▼▼▼

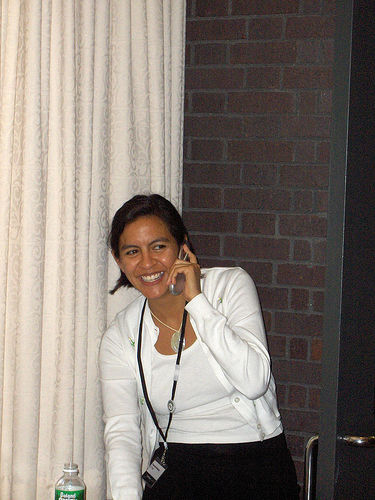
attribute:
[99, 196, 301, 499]
girl — smiling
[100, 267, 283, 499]
cardigan — white, lightweight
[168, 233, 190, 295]
phone — silver, gray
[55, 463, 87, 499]
water bottle — uncapped, open, plastic, capless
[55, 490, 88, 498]
label — green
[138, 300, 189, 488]
lanyard — black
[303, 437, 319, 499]
handle — gray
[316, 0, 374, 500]
door — tall, gray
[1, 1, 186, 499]
curtain — white, long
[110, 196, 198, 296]
hair — black, short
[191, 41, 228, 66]
brick — red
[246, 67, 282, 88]
brick — red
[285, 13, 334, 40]
brick — red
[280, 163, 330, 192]
brick — red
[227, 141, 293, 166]
brick — red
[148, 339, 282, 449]
undershirt — white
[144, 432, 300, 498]
bottoms — black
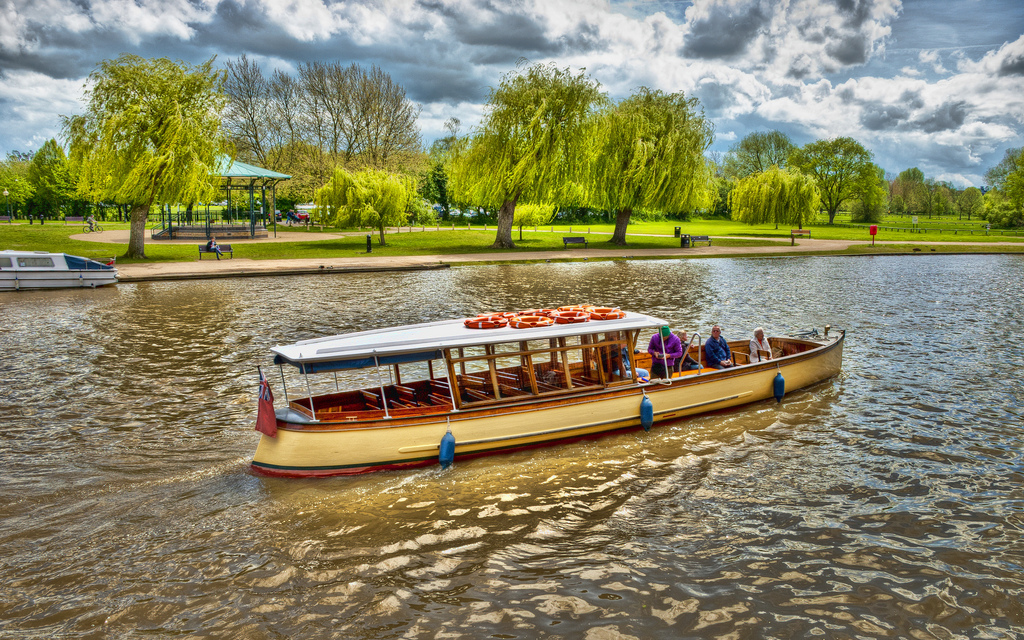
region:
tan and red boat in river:
[199, 305, 899, 457]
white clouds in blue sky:
[903, 74, 964, 116]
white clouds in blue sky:
[917, 61, 975, 118]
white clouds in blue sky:
[742, 63, 815, 106]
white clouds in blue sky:
[574, 24, 644, 73]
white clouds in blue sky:
[411, 33, 481, 65]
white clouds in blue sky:
[19, 12, 61, 51]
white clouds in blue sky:
[404, 39, 450, 68]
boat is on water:
[262, 265, 844, 512]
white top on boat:
[320, 280, 576, 402]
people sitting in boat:
[645, 290, 783, 388]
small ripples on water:
[817, 425, 941, 638]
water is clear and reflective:
[722, 470, 944, 616]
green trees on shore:
[162, 19, 878, 250]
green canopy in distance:
[181, 139, 280, 204]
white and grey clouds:
[598, 0, 971, 133]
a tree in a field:
[56, 47, 241, 263]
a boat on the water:
[259, 291, 847, 456]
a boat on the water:
[3, 247, 121, 298]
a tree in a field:
[335, 154, 416, 240]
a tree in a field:
[453, 47, 593, 244]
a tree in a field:
[598, 70, 697, 258]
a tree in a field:
[724, 165, 810, 243]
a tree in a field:
[791, 117, 867, 226]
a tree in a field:
[272, 48, 459, 170]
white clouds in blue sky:
[836, 40, 874, 75]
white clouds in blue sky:
[713, 25, 780, 74]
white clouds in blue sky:
[611, 37, 663, 75]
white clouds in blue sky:
[450, 54, 508, 80]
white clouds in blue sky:
[336, 22, 423, 60]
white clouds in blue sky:
[29, 37, 90, 92]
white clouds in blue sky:
[883, 19, 953, 97]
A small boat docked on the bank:
[6, 251, 118, 284]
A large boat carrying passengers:
[250, 299, 846, 477]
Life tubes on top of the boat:
[468, 296, 625, 332]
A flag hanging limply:
[250, 355, 280, 438]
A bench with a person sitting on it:
[194, 233, 237, 262]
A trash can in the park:
[671, 224, 684, 240]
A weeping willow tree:
[591, 88, 718, 267]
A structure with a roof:
[147, 145, 285, 241]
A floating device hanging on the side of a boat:
[434, 429, 461, 471]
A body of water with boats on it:
[9, 255, 1016, 638]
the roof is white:
[273, 296, 656, 364]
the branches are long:
[443, 62, 599, 208]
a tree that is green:
[441, 83, 677, 214]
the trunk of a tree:
[471, 189, 538, 267]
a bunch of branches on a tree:
[292, 75, 417, 151]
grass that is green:
[280, 233, 329, 273]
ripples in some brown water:
[523, 455, 736, 610]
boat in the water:
[220, 307, 863, 424]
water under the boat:
[662, 475, 814, 586]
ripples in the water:
[539, 492, 752, 609]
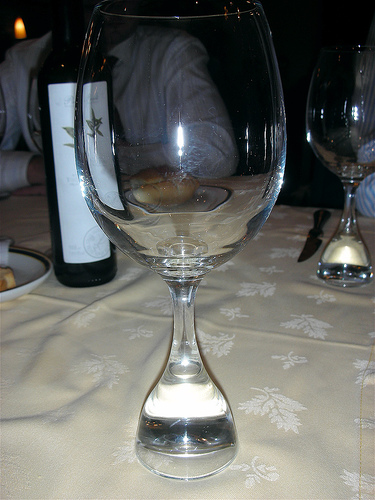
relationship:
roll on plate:
[131, 167, 195, 209] [117, 178, 235, 226]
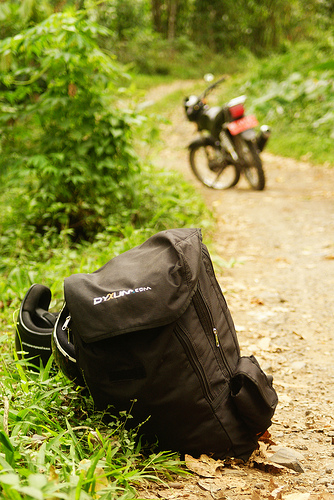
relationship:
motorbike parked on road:
[184, 78, 270, 190] [121, 78, 332, 496]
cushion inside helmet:
[27, 287, 58, 326] [13, 276, 63, 362]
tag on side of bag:
[213, 327, 220, 348] [63, 227, 278, 462]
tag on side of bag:
[213, 327, 220, 348] [35, 229, 262, 466]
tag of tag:
[212, 328, 219, 347] [213, 327, 220, 348]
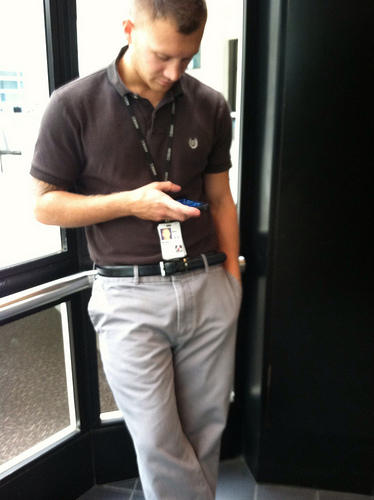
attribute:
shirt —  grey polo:
[26, 43, 233, 266]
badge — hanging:
[123, 95, 187, 259]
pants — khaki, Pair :
[75, 255, 265, 415]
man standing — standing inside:
[30, 0, 292, 497]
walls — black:
[240, 6, 373, 483]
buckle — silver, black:
[160, 254, 194, 273]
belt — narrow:
[95, 248, 229, 275]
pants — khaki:
[92, 248, 286, 483]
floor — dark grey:
[193, 462, 284, 497]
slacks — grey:
[98, 256, 263, 496]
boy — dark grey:
[35, 18, 244, 498]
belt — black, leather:
[95, 251, 226, 275]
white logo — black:
[186, 135, 199, 152]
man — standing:
[32, 0, 241, 498]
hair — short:
[133, 0, 210, 37]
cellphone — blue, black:
[170, 191, 217, 218]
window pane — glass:
[4, 6, 72, 265]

▲▲▲

» What needs to be done: Rewrite all of the lines above, putting "a tree near the river" in place of "a tree in a field" everywhere and changing nothing else. Leave the pictures out of your answer.

» Task output:
attribute:
[99, 196, 301, 499]
girl — smiling
[100, 267, 283, 499]
cardigan — white, lightweight
[168, 233, 190, 295]
phone — silver, gray
[55, 463, 87, 499]
water bottle — uncapped, open, plastic, capless
[55, 490, 88, 498]
label — green
[138, 300, 189, 488]
lanyard — black
[303, 437, 319, 499]
handle — gray
[316, 0, 374, 500]
door — tall, gray
[1, 1, 186, 499]
curtain — white, long
[110, 196, 198, 296]
hair — black, short
[191, 41, 228, 66]
brick — red
[246, 67, 282, 88]
brick — red
[285, 13, 334, 40]
brick — red
[280, 163, 330, 192]
brick — red
[227, 141, 293, 166]
brick — red
[148, 339, 282, 449]
undershirt — white
[144, 432, 300, 498]
bottoms — black
region:
tan and red boat in river:
[199, 305, 899, 457]
white clouds in blue sky:
[903, 74, 964, 116]
white clouds in blue sky:
[917, 61, 975, 118]
white clouds in blue sky:
[742, 63, 815, 106]
white clouds in blue sky:
[574, 24, 644, 73]
white clouds in blue sky:
[411, 33, 481, 65]
white clouds in blue sky:
[19, 12, 61, 51]
white clouds in blue sky:
[404, 39, 450, 68]
boat is on water:
[262, 265, 844, 512]
white top on boat:
[320, 280, 576, 402]
people sitting in boat:
[645, 290, 783, 388]
small ripples on water:
[817, 425, 941, 638]
water is clear and reflective:
[722, 470, 944, 616]
green trees on shore:
[162, 19, 878, 250]
green canopy in distance:
[181, 139, 280, 204]
white and grey clouds:
[598, 0, 971, 133]
a tree near the river:
[56, 47, 241, 263]
a boat on the water:
[259, 291, 847, 456]
a boat on the water:
[3, 247, 121, 298]
a tree near the river:
[335, 154, 416, 240]
a tree near the river:
[453, 47, 593, 244]
a tree near the river:
[598, 70, 697, 258]
a tree near the river:
[724, 165, 810, 243]
a tree near the river:
[791, 117, 867, 226]
a tree near the river:
[272, 48, 459, 170]
white clouds in blue sky:
[836, 40, 874, 75]
white clouds in blue sky:
[713, 25, 780, 74]
white clouds in blue sky:
[611, 37, 663, 75]
white clouds in blue sky:
[450, 54, 508, 80]
white clouds in blue sky:
[336, 22, 423, 60]
white clouds in blue sky:
[29, 37, 90, 92]
white clouds in blue sky:
[883, 19, 953, 97]
A small boat docked on the bank:
[6, 251, 118, 284]
A large boat carrying passengers:
[250, 299, 846, 477]
Life tubes on top of the boat:
[468, 296, 625, 332]
A flag hanging limply:
[250, 355, 280, 438]
A bench with a person sitting on it:
[194, 233, 237, 262]
A trash can in the park:
[671, 224, 684, 240]
A weeping willow tree:
[591, 88, 718, 267]
A structure with a roof:
[147, 145, 285, 241]
A floating device hanging on the side of a boat:
[434, 429, 461, 471]
A body of water with boats on it:
[9, 255, 1016, 638]
the roof is white:
[273, 296, 656, 364]
the branches are long:
[443, 62, 599, 208]
a tree that is green:
[441, 83, 677, 214]
the trunk of a tree:
[471, 189, 538, 267]
a bunch of branches on a tree:
[292, 75, 417, 151]
grass that is green:
[280, 233, 329, 273]
ripples in some brown water:
[523, 455, 736, 610]
boat in the water:
[220, 307, 863, 424]
water under the boat:
[662, 475, 814, 586]
ripples in the water:
[539, 492, 752, 609]
relationship:
roll on plate:
[131, 167, 195, 209] [117, 178, 235, 226]
relationship:
motorbike parked on road:
[184, 78, 270, 190] [121, 78, 332, 496]
cushion inside helmet:
[27, 287, 58, 326] [13, 276, 63, 362]
tag on side of bag:
[213, 327, 220, 348] [63, 227, 278, 462]
tag on side of bag:
[213, 327, 220, 348] [35, 229, 262, 466]
tag of tag:
[212, 328, 219, 347] [213, 327, 220, 348]
attribute:
shirt —  grey polo:
[26, 43, 233, 266]
badge — hanging:
[123, 95, 187, 259]
pants — khaki, Pair :
[75, 255, 265, 415]
man standing — standing inside:
[30, 0, 292, 497]
walls — black:
[240, 6, 373, 483]
buckle — silver, black:
[160, 254, 194, 273]
belt — narrow:
[95, 248, 229, 275]
pants — khaki:
[92, 248, 286, 483]
floor — dark grey:
[193, 462, 284, 497]
slacks — grey:
[98, 256, 263, 496]
boy — dark grey:
[35, 18, 244, 498]
belt — black, leather:
[95, 251, 226, 275]
white logo — black:
[186, 135, 199, 152]
man — standing:
[32, 0, 241, 498]
hair — short:
[133, 0, 210, 37]
cellphone — blue, black:
[170, 191, 217, 218]
window pane — glass:
[4, 6, 72, 265]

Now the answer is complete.